Configure Opaque Access Token Provider

Creating OAuth Scope

Navigate to Access ›› Federation : OAuth Authorization Server : Scope

Click Create button and fill in following parameters:

  • Name: request

  • Scope Name: request

  • Caption: request

_images/11-new-scope.png

Click Repeat button, and create another scope below:

  • request.headers

  • request.ip

  • request.user-agent

  • image

  • image.jpeg

  • image.png

  • image.svg

  • image.webp

Add OAuth Client

Navigate to Access ›› Federation : OAuth Authorization Server : Client Application

Click Create button and fill in following parameters:

  • Name: partner-app-1

  • Application Name: partner-app-1

  • Caption: partner-app-1

  • Grant Type: Authorization Code / Hybrid

  • Redirect URI(s): https://callback

  • Scopes: request; image

After creation, click to OAuth client name to see generated Client ID & Secret, save it to be used on later step.

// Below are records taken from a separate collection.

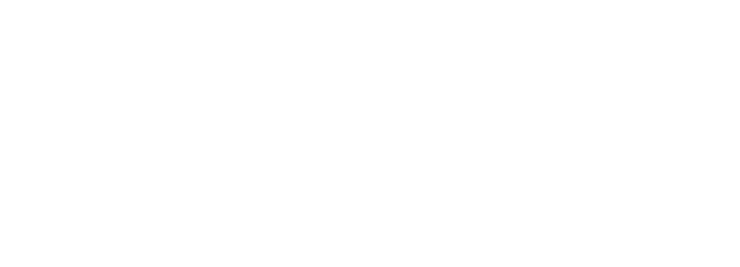
<source format=gbr>
From 69a08dacca69340c872528449dcab6e304934973 Mon Sep 17 00:00:00 2001
From: Blaise Thompson <blaise@untzag.com>
Date: Sat, 6 Mar 2021 12:12:09 -0600
Subject: digital driver revision B

---
 digital-driver/gerber/driver-F_Mask.gbr | 22 +++++++++++-----------
 1 file changed, 11 insertions(+), 11 deletions(-)

(limited to 'digital-driver/gerber/driver-F_Mask.gbr')

diff --git a/digital-driver/gerber/driver-F_Mask.gbr b/digital-driver/gerber/driver-F_Mask.gbr
index c6407fc..ee7f187 100644
--- a/digital-driver/gerber/driver-F_Mask.gbr
+++ b/digital-driver/gerber/driver-F_Mask.gbr
@@ -1,12 +1,12 @@
 %TF.GenerationSoftware,KiCad,Pcbnew,5.1.8+dfsg1-1+b1*%
-%TF.CreationDate,2021-01-25T11:41:01-06:00*%
-%TF.ProjectId,driver,64726976-6572-42e6-9b69-6361645f7063,1.0.0*%
+%TF.CreationDate,2021-03-06T12:09:01-06:00*%
+%TF.ProjectId,driver,64726976-6572-42e6-9b69-6361645f7063,B*%
 %TF.SameCoordinates,Original*%
 %TF.FileFunction,Soldermask,Top*%
 %TF.FilePolarity,Negative*%
 %FSLAX46Y46*%
 G04 Gerber Fmt 4.6, Leading zero omitted, Abs format (unit mm)*
-G04 Created by KiCad (PCBNEW 5.1.8+dfsg1-1+b1) date 2021-01-25 11:41:01*
+G04 Created by KiCad (PCBNEW 5.1.8+dfsg1-1+b1) date 2021-03-06 12:09:01*
 %MOMM*%
 %LPD*%
 G01*
@@ -77,6 +77,13 @@ G75*
 G02*
 X167640000Y-81280000I0J-2540000D01*
 G01*
+D11*
+%TO.C,PS1*%
+X154090000Y-81630000D03*
+X143090000Y-81630000D03*
+X143090000Y-93630000D03*
+X154090000Y-93630000D03*
+%TD*%
 %TO.C,R7*%
 G36*
 G01*
@@ -177,13 +184,6 @@ X131455000Y-103210000I250000J0D01*
 G01*
 G37*
 %TD*%
-D11*
-%TO.C,PS1*%
-X154090000Y-81630000D03*
-X143090000Y-81630000D03*
-X143090000Y-93630000D03*
-X154090000Y-93630000D03*
-%TD*%
 D12*
 %TO.C,J1*%
 X161290000Y-84900000D03*
@@ -472,7 +472,7 @@ X152400000Y-101600000D03*
 X101600000Y-101600000D03*
 %TD*%
 D14*
-%TO.C,J6*%
+%TO.C,U2*%
 X140970000Y-89535000D03*
 X138430000Y-89535000D03*
 X133350000Y-89535000D03*
-- 
cgit v1.2.3


</source>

_images/12-oauth-client-1.png _images/12-oauth-client-2.png _images/12-oauth-client-3.png

Add Oauth Resource Server (RS)

Navigate to Access ›› Federation : OAuth Authorization Server : Resource Server

Click Create button and fill in following parameters:

  • Name: app-1-rs

  • Authentication Type: Secret

After creation, click again to RS name to see resource server ID & Secret, save it to be used on later step.

_images/13-oauth-rs-1.png

Create OAuth Profile

Navigate to Access ›› Federation : OAuth Authorization Server : OAuth Profile

  • Name: oauth-opaque

  • Client Application: Move partner-app-1 from Available to Selected

  • Resource Server: Move app-1-rs from Available to Selected

_images/14-oauth-profile-1.png

Create Local Identity Provider (IdP)

Navigate to Access ›› Authentication : Local User DB : Instances

Click Create New Instance button to create new user database instance & fill in following parameters:

  • Name: demo-users

  • Lockout Interval (in seconds): 600

  • Lockout Threshold: 3

  • Dynamic User Remove Interval (in seconds): 1800

_images/15-local-db-1.png

Add User Credentials

Create users from menu: Access ›› Authentication : Local User DB : Users

  • user/pass: admin/admin

  • user/pass: operator/operator

_images/16-new-user-1.png

Create Access Policy

Navigate to Access ›› Profiles / Policies : Access Profiles (Per-Session Policies)

  • Name: ap-oauth-as-1

  • Profile Type: All

  • OAuth Profile:

  • Languages: English (en)

_images/17-ap-oauth-1.png _images/17-ap-oauth-2.png _images/17-ap-oauth-3.png

Create Access Policy Flow

Edit just created policy using Visual Policy Editor (VPE)

_images/18-vpe-1.png

Add Logon > Logon Page

_images/18-vpe-3.png

Add Authentication > LocalDB Auth

_images/18-vpe-4.png

Add Authentication > OAuth Authorization

_images/18-vpe-5.png

Change OAuth Authorization end to “Allow”

_images/18-vpe-6.png

The policy flow view

_images/18-vpe-7.png

Apply Access Policy & Close the VPE

Create Virtual Server

Create a virtual server to serve as OAuth Authorization Server service

  • Name: oauth_as_vs

  • Destination Address/Mask: 10.1.10.70

  • Service Port: 443

  • HTTP Profile (Client): http

  • SSL: clientssl

  • Access Profile: ap-oauth-as-1

Testing Opaque Access Token Request

Get bearer token test using Postman

Configure Postman as partner-app-1 client then click the Get New Access Token Use Client ID & Secret generated in Add OAuth Client section.

_images/19-test-1.png

Verify user credential

_images/19-test-2.png

Authorization confirmation

_images/19-test-3.png

Opaque access token received from OAuth AS

_images/19-test-4.png

This conclude the configuration opaque access token provider.